Given exercise A ::
Return, unchanged, the lines of the entries from the line containing "Write the LilyPond" through the line containing "gis'8-.( a'8 b'4 |", including both of those lines and nothing else.
— BEGIN Excerpted text —
I also found out the enclosure with the PCIe to PCI adapter that I bought elsewhere to use with my old RME 9632 says in the manual it's not suited from "PCI cards with DSPs". So there's some uncertainty if I can get that to work (similar PCIe to PCI adapters seemed to work fine for others, so I'm hoping they meant something specific.).


----------



## will_m (Jan 6, 2020)

dadadave said:


> I'll be happy to report but it's probably going to be quite a while. Since I'm not in the UK, I had to order via email and it's been over a week since I last heard from them (which I'm sure it's just the holidays interfering, but still is taking longer than expected), so I don't think they've even started building it.
> 
> I also found out the enclosure with the PCIe to PCI adapter that I bought elsewhere to use with my old RME 9632 says in the manual it's not suited from "PCI cards with DSPs". So there's some uncertainty if I can get that to work (similar PCIe to PCI adapters seemed to work fine for others, so I'm hoping they meant something specific.).



Ah no worries, hope your system arrives soon and you can get the RME working.


----------



## Shad0wLandsUK (Jan 11, 2020)

Definitely keeping me eye on this thread...
Also thinking about a 3950x build sometime in the future!


----------
— END Excerpted text —
— BEGIN Task data —
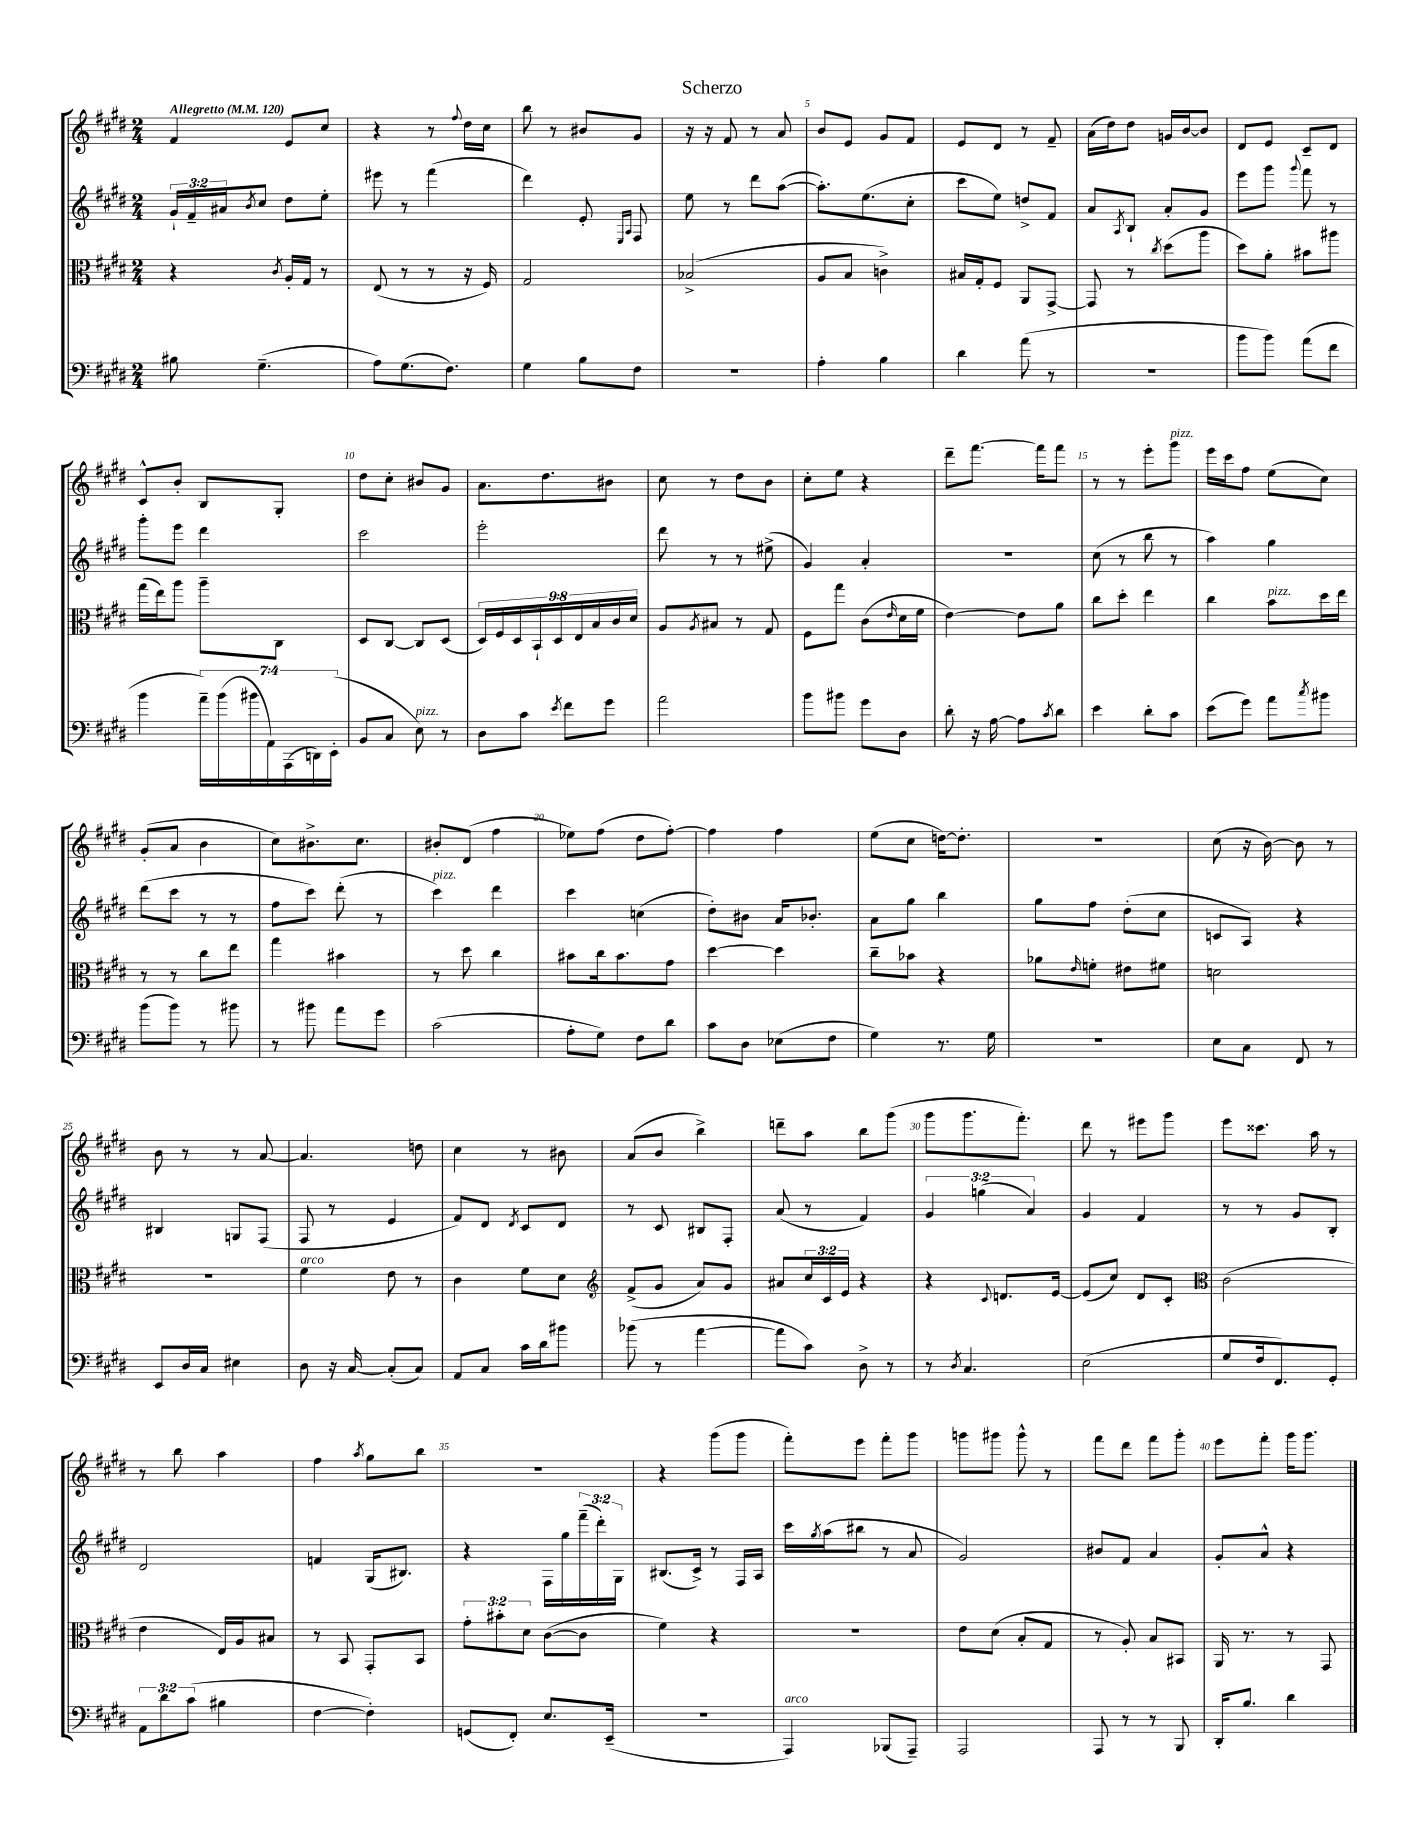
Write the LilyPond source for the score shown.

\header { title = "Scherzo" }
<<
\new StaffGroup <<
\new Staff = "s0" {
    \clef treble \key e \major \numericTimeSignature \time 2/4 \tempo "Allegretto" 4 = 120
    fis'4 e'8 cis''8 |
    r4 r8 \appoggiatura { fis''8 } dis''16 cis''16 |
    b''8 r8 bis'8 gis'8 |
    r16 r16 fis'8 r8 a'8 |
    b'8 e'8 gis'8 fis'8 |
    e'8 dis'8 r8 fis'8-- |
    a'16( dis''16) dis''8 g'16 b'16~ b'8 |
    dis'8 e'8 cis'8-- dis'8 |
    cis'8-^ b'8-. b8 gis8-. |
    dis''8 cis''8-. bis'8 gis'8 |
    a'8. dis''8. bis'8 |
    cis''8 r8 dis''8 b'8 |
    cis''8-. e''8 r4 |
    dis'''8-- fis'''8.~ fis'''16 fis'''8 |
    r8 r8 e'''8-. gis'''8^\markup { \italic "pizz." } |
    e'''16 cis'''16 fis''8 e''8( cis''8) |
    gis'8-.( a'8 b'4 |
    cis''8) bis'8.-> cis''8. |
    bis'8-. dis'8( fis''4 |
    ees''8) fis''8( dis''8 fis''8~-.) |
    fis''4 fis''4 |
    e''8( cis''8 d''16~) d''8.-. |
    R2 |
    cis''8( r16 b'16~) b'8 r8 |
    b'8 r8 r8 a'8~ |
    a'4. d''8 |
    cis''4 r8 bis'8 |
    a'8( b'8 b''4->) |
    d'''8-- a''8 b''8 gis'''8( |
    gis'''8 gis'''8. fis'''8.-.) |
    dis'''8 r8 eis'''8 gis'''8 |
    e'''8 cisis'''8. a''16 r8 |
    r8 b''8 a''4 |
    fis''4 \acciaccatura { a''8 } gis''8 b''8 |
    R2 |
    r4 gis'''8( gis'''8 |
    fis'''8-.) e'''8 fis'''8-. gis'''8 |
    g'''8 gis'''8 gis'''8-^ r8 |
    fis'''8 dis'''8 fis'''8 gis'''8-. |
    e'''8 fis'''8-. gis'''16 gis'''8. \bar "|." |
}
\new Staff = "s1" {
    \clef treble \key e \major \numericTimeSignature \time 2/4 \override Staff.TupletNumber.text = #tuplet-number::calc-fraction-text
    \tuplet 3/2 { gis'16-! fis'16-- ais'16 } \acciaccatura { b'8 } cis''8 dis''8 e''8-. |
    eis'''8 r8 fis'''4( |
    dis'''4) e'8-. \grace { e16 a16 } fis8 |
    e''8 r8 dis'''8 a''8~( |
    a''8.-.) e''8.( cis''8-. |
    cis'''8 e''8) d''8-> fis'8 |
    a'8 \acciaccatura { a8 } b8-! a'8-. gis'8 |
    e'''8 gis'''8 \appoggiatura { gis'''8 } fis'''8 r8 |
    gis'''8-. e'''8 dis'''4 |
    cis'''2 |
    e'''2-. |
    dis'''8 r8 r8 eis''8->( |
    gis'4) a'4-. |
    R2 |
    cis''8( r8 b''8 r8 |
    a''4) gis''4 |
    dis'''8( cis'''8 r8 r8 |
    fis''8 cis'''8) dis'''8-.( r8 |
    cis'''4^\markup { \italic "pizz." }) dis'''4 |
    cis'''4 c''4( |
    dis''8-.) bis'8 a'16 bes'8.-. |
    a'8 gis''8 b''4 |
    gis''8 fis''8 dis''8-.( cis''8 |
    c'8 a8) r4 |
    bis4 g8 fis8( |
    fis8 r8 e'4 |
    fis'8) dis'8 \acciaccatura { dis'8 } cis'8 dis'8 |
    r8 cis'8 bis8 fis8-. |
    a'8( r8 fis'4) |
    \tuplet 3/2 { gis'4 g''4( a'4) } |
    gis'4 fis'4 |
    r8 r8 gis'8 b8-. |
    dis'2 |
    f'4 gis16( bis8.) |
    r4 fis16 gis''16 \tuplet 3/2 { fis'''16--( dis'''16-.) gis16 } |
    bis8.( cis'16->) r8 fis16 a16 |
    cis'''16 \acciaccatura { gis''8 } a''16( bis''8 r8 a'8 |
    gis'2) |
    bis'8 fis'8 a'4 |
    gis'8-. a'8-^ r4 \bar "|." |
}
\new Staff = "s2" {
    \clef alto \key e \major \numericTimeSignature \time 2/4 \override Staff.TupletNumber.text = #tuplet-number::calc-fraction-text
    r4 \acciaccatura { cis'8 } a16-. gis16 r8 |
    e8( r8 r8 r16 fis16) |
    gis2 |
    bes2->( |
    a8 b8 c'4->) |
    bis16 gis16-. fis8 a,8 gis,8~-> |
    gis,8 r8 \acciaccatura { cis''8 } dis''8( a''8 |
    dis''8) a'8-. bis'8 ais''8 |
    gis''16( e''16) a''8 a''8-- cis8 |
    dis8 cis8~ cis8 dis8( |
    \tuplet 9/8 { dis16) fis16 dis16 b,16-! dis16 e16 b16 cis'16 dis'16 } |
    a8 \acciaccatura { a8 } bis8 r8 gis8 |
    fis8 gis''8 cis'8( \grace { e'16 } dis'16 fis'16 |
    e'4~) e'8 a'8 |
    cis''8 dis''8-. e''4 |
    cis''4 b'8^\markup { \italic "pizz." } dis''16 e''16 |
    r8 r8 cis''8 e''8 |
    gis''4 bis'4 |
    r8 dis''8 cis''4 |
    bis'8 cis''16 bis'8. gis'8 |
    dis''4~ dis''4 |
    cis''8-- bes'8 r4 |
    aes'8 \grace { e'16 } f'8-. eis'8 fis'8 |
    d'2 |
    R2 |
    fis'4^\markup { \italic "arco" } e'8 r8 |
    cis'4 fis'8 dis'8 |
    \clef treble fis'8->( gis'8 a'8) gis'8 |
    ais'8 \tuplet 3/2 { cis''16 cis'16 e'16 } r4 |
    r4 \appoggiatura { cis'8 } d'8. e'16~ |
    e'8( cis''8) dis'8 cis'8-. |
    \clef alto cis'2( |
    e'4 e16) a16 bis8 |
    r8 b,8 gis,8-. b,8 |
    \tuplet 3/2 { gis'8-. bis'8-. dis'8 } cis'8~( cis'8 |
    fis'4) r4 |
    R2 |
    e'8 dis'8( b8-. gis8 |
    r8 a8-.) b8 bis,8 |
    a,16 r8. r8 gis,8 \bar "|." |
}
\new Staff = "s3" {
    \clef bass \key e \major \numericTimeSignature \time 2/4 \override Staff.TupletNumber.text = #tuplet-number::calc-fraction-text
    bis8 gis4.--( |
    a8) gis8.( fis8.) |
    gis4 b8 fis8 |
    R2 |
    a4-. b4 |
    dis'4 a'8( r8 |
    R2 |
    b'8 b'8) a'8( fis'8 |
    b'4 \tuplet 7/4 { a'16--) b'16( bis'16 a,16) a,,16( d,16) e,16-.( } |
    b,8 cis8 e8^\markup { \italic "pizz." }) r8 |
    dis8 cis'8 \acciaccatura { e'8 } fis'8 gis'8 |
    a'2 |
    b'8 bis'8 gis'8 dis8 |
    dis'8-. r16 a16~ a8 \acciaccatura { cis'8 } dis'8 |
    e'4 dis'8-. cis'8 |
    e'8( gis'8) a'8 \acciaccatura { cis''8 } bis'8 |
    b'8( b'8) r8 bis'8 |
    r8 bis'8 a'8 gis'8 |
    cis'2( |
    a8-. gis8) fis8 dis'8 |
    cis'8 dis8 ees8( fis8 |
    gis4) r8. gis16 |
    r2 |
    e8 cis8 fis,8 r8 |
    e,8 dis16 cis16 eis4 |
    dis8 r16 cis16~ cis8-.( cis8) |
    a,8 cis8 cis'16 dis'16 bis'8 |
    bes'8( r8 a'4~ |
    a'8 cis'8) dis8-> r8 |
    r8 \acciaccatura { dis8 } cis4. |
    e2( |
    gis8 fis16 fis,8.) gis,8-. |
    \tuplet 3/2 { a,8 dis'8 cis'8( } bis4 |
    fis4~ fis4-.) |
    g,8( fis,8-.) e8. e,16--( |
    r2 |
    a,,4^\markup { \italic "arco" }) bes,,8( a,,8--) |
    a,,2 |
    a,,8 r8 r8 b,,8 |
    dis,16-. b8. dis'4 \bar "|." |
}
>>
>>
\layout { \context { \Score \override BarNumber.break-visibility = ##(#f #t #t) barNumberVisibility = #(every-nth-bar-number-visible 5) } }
— END Task data —
— BEGIN Task data —
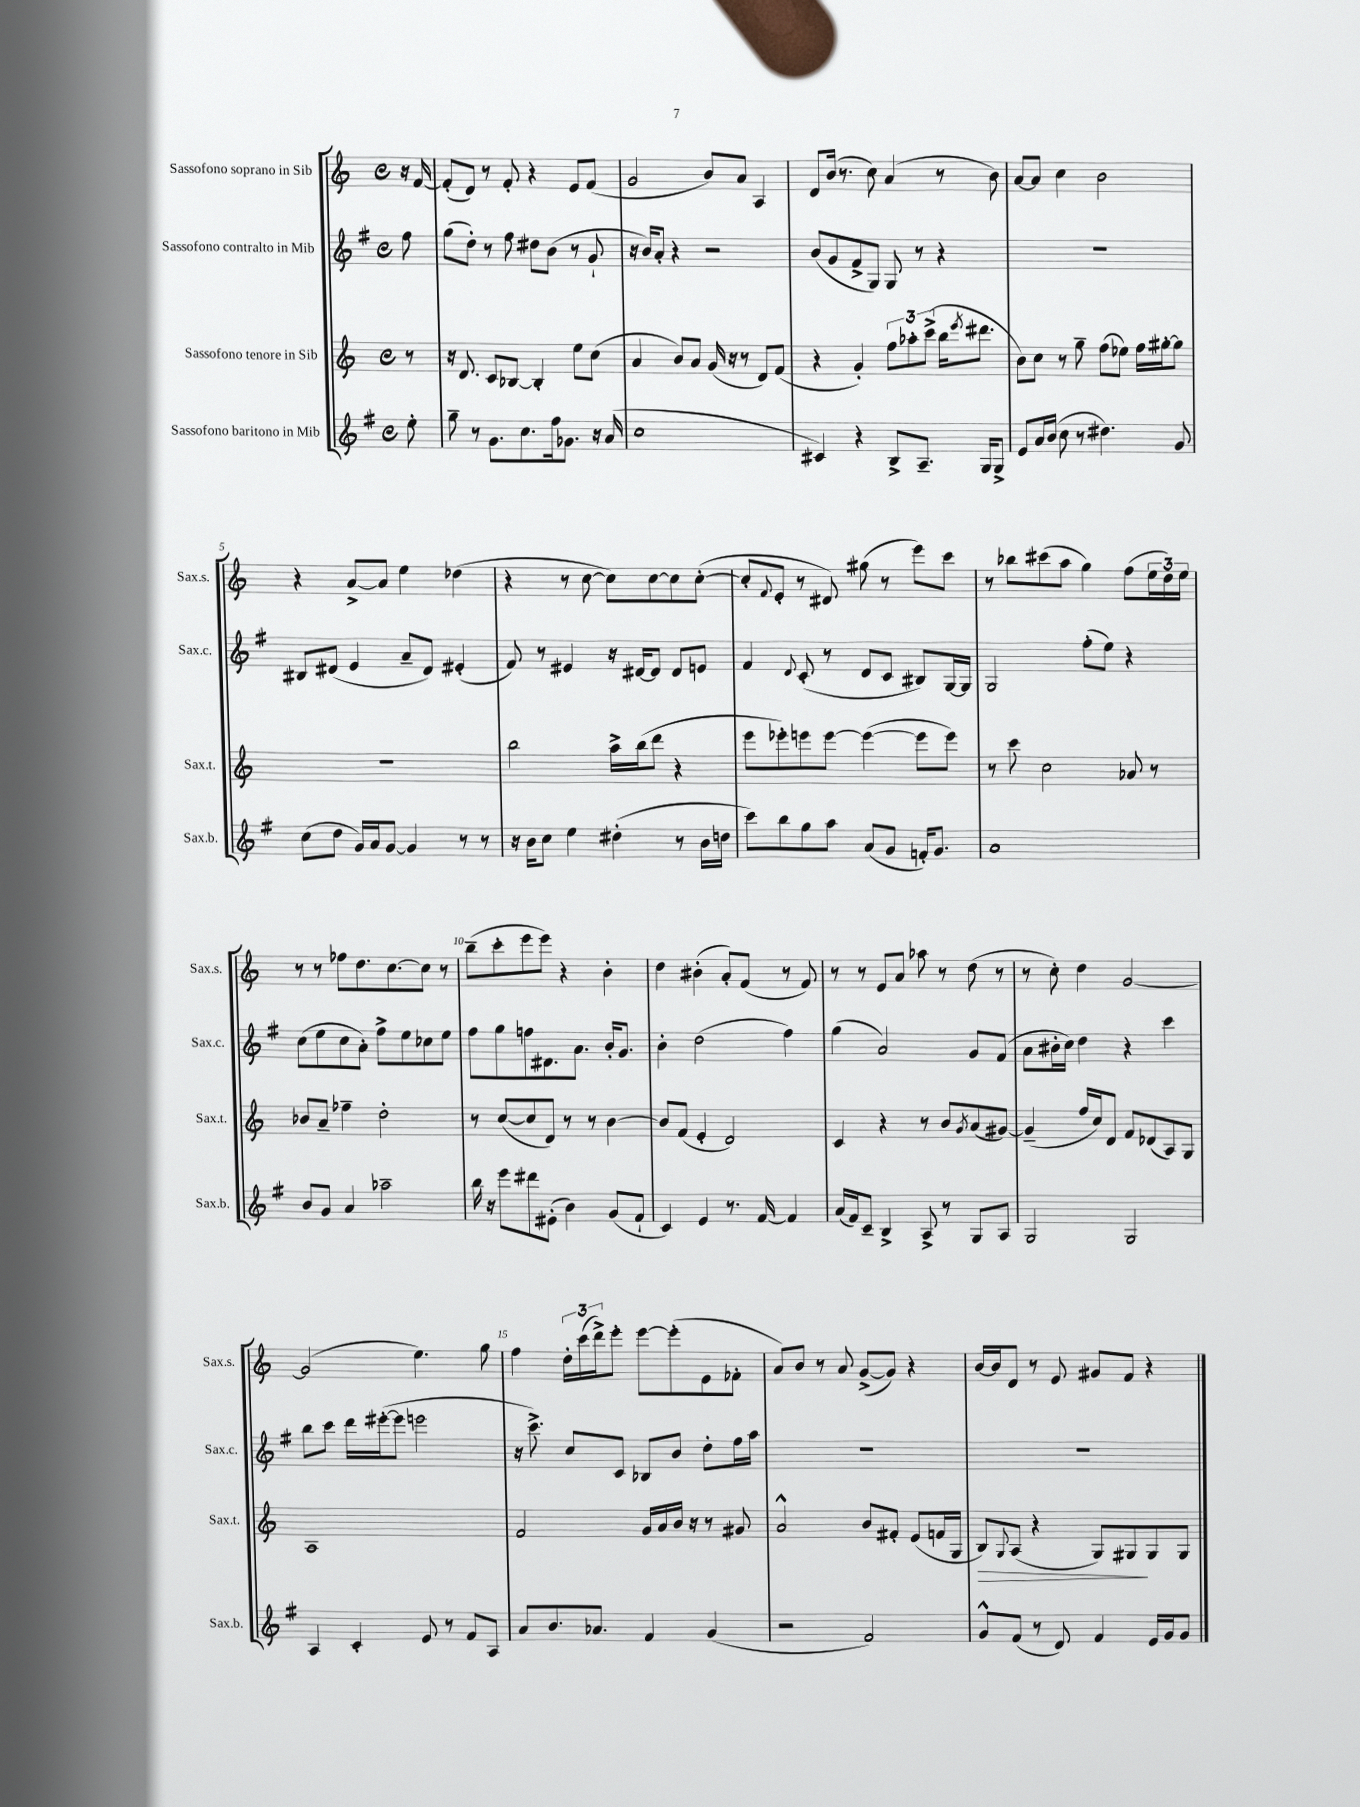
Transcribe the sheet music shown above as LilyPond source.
— END Task data —
Given exercise B ::
In the forum thread, which processor does Shad0wLandsUK say they are thinking about building with sometime in the future?

Task answer A ::
Write the LilyPond source for the score shown.

\header { title = "Scherzo" }
<<
\new StaffGroup <<
\new Staff = "s0" {
    \clef treble \key e \major \numericTimeSignature \time 2/4 \tempo "Allegretto" 4 = 120
    fis'4 e'8 cis''8 |
    r4 r8 \appoggiatura { fis''8 } dis''16 cis''16 |
    b''8 r8 bis'8 gis'8 |
    r16 r16 fis'8 r8 a'8 |
    b'8 e'8 gis'8 fis'8 |
    e'8 dis'8 r8 fis'8-- |
    a'16( dis''16) dis''8 g'16 b'16~ b'8 |
    dis'8 e'8 cis'8-- dis'8 |
    cis'8-^ b'8-. b8 gis8-. |
    dis''8 cis''8-. bis'8 gis'8 |
    a'8. dis''8. bis'8 |
    cis''8 r8 dis''8 b'8 |
    cis''8-. e''8 r4 |
    dis'''8-- fis'''8.~ fis'''16 fis'''8 |
    r8 r8 e'''8-. gis'''8^\markup { \italic "pizz." } |
    e'''16 cis'''16 fis''8 e''8( cis''8) |
    gis'8-.( a'8 b'4 |

Task answer B ::
A 3950x.